New high school work in Manor may start soon
By Tim Karan
Published: Friday, April 5, 2013, 12:01 a.m.
Armstrong School District could begin construction on its new high school in Manor as early as the end of the month if a few unforeseen obstacles are overcome, according to project manager Brian Hayes of L.R. Kimball.
“There's some additional work required on the new school project,” said Hayes, during the school board's open caucus on Thursday night at Dayton Elementary.
Hayes said the board will need to vote on paying fees for additional transportation services mandated by PennDOT and for additional sewage planning at the proposed site off Buffington Drive.
“The first one is for the traffic services we are doing,” said Hayes. “Since we started the project, we had been working with PennDOT and going through the plans for that work. The first step we did was the traffic study, but since it was submitted, PennDOT has come back with some additional comments that will require us to go back and revisit some of our initial calculations based on things they would like to see.”
Hayes said span wires that hold traffic lights and signs must be evaluated by an engineer anytime they are modified. Hayes also said a right-of-way plan regarding the traffic signal at the intersection of Buffington Drive and Route 422 must be in place and that Buffington will need to be widened to allow proper viewing angles. To do so, the architects plan to cut into the nearby hillside currently owned by Manor Township. Kimball will need to hire an outside consultant for the work, and solicitor Lee Price said that fee will be $26,500.

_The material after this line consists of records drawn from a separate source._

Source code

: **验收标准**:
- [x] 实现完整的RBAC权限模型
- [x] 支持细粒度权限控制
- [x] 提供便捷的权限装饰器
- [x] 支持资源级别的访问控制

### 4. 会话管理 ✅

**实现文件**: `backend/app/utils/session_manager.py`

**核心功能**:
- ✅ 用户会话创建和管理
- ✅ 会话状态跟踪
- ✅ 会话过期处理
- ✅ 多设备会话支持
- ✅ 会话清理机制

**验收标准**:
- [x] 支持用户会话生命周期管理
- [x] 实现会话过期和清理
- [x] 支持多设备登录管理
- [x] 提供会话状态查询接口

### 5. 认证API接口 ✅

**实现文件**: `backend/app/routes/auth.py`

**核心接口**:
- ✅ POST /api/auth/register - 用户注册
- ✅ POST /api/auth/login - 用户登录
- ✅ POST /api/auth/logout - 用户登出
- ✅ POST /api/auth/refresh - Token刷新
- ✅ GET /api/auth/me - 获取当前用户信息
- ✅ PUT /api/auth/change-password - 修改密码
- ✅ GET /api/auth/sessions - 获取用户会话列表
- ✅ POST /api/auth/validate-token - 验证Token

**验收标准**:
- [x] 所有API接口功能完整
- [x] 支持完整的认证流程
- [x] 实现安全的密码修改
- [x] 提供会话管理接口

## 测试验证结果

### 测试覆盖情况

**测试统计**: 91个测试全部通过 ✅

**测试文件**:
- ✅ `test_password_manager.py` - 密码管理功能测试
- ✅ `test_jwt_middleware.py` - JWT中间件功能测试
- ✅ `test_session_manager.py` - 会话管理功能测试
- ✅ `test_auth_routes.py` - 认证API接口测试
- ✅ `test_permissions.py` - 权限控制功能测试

Hayes also said additional sewage planning has been required by the Department of Environmental Protection and that the state will require archaeological clearance of the site.
“That, again, is a service Kimball doesn't do,” said Hayes. “So we have to hire a consultant to do that work.”
Price said the cost of the additional sewage planning will be $28,500 and the cost of the archaeological study will be $20,113.
Hayes was optimistic that all of the agencies involved have been cooperative throughout the process, and he anticipates turnaround times to be expeditious.
After the meeting, president Joe Close remained undeterred.
“Even with this, we're still well under budget,” he said.”Hopefully we'll be able to turn all of this around quickly.”
In other news:
• The meeting took place at Dayton Elementary so that a sixth-grade general music class could put on a world drumming performance for the directors.
• Aflac associate Jeffrey Rood spoke to the directors about potentially offering Aflac services to all district employees. Although it would come to no cost to the district, the board was hesitant to make such a decision without first consulting with staff. Price said the district collectively decided about 17 years ago to use Colonial Life & Accident Insurance Co. for all interested employees and that opening the door to a new option could prove problematic down the road.